Supplied data:
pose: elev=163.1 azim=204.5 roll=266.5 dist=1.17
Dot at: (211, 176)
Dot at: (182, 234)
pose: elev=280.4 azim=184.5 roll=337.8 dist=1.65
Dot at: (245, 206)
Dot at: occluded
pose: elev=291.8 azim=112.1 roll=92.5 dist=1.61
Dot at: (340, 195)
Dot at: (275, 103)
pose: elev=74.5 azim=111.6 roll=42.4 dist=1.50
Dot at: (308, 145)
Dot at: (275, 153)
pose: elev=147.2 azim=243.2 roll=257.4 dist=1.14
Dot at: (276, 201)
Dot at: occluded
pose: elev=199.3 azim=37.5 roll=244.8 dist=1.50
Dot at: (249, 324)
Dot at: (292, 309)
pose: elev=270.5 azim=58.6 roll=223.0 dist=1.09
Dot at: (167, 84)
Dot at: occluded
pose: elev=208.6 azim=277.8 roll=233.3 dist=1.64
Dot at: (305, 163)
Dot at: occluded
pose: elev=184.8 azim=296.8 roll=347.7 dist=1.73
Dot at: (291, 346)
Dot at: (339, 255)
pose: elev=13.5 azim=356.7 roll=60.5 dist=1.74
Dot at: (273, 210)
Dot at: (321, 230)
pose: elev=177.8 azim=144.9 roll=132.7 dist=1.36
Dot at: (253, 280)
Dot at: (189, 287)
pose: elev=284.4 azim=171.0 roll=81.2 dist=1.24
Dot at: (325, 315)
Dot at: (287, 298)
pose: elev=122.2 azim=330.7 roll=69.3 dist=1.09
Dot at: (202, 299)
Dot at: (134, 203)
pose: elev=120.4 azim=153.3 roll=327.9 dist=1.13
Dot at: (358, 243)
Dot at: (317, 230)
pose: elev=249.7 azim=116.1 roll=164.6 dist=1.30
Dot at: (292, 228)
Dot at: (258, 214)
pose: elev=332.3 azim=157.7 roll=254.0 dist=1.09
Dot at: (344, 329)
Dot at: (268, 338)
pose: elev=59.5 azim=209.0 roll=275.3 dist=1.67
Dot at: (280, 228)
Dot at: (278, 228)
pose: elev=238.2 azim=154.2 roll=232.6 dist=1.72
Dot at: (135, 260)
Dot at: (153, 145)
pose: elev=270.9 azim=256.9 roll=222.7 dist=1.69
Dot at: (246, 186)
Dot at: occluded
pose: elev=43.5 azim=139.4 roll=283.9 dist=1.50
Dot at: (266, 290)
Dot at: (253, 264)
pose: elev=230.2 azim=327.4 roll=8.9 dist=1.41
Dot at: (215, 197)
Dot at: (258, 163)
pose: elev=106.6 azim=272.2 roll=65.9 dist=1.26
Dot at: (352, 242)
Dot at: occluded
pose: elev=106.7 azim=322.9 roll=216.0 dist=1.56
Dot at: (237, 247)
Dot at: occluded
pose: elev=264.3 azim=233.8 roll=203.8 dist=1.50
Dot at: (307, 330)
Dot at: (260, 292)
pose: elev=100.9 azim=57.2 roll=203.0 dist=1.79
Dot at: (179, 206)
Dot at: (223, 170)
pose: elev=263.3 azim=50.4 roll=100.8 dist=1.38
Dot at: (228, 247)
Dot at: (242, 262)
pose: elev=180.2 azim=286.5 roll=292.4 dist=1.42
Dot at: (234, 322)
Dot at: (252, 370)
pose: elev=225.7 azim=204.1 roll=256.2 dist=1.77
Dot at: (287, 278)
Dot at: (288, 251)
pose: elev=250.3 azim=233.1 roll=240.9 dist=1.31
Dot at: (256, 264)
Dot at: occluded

To do: Copy these records line for line, with no changes, from first to last.

Final result:
pose: elev=163.1 azim=204.5 roll=266.5 dist=1.17
Dot at: (211, 176)
Dot at: (182, 234)
pose: elev=280.4 azim=184.5 roll=337.8 dist=1.65
Dot at: (245, 206)
Dot at: occluded
pose: elev=291.8 azim=112.1 roll=92.5 dist=1.61
Dot at: (340, 195)
Dot at: (275, 103)
pose: elev=74.5 azim=111.6 roll=42.4 dist=1.50
Dot at: (308, 145)
Dot at: (275, 153)
pose: elev=147.2 azim=243.2 roll=257.4 dist=1.14
Dot at: (276, 201)
Dot at: occluded
pose: elev=199.3 azim=37.5 roll=244.8 dist=1.50
Dot at: (249, 324)
Dot at: (292, 309)
pose: elev=270.5 azim=58.6 roll=223.0 dist=1.09
Dot at: (167, 84)
Dot at: occluded
pose: elev=208.6 azim=277.8 roll=233.3 dist=1.64
Dot at: (305, 163)
Dot at: occluded
pose: elev=184.8 azim=296.8 roll=347.7 dist=1.73
Dot at: (291, 346)
Dot at: (339, 255)
pose: elev=13.5 azim=356.7 roll=60.5 dist=1.74
Dot at: (273, 210)
Dot at: (321, 230)
pose: elev=177.8 azim=144.9 roll=132.7 dist=1.36
Dot at: (253, 280)
Dot at: (189, 287)
pose: elev=284.4 azim=171.0 roll=81.2 dist=1.24
Dot at: (325, 315)
Dot at: (287, 298)
pose: elev=122.2 azim=330.7 roll=69.3 dist=1.09
Dot at: (202, 299)
Dot at: (134, 203)
pose: elev=120.4 azim=153.3 roll=327.9 dist=1.13
Dot at: (358, 243)
Dot at: (317, 230)
pose: elev=249.7 azim=116.1 roll=164.6 dist=1.30
Dot at: (292, 228)
Dot at: (258, 214)
pose: elev=332.3 azim=157.7 roll=254.0 dist=1.09
Dot at: (344, 329)
Dot at: (268, 338)
pose: elev=59.5 azim=209.0 roll=275.3 dist=1.67
Dot at: (280, 228)
Dot at: (278, 228)
pose: elev=238.2 azim=154.2 roll=232.6 dist=1.72
Dot at: (135, 260)
Dot at: (153, 145)
pose: elev=270.9 azim=256.9 roll=222.7 dist=1.69
Dot at: (246, 186)
Dot at: occluded
pose: elev=43.5 azim=139.4 roll=283.9 dist=1.50
Dot at: (266, 290)
Dot at: (253, 264)
pose: elev=230.2 azim=327.4 roll=8.9 dist=1.41
Dot at: (215, 197)
Dot at: (258, 163)
pose: elev=106.6 azim=272.2 roll=65.9 dist=1.26
Dot at: (352, 242)
Dot at: occluded
pose: elev=106.7 azim=322.9 roll=216.0 dist=1.56
Dot at: (237, 247)
Dot at: occluded
pose: elev=264.3 azim=233.8 roll=203.8 dist=1.50
Dot at: (307, 330)
Dot at: (260, 292)
pose: elev=100.9 azim=57.2 roll=203.0 dist=1.79
Dot at: (179, 206)
Dot at: (223, 170)
pose: elev=263.3 azim=50.4 roll=100.8 dist=1.38
Dot at: (228, 247)
Dot at: (242, 262)
pose: elev=180.2 azim=286.5 roll=292.4 dist=1.42
Dot at: (234, 322)
Dot at: (252, 370)
pose: elev=225.7 azim=204.1 roll=256.2 dist=1.77
Dot at: (287, 278)
Dot at: (288, 251)
pose: elev=250.3 azim=233.1 roll=240.9 dist=1.31
Dot at: (256, 264)
Dot at: occluded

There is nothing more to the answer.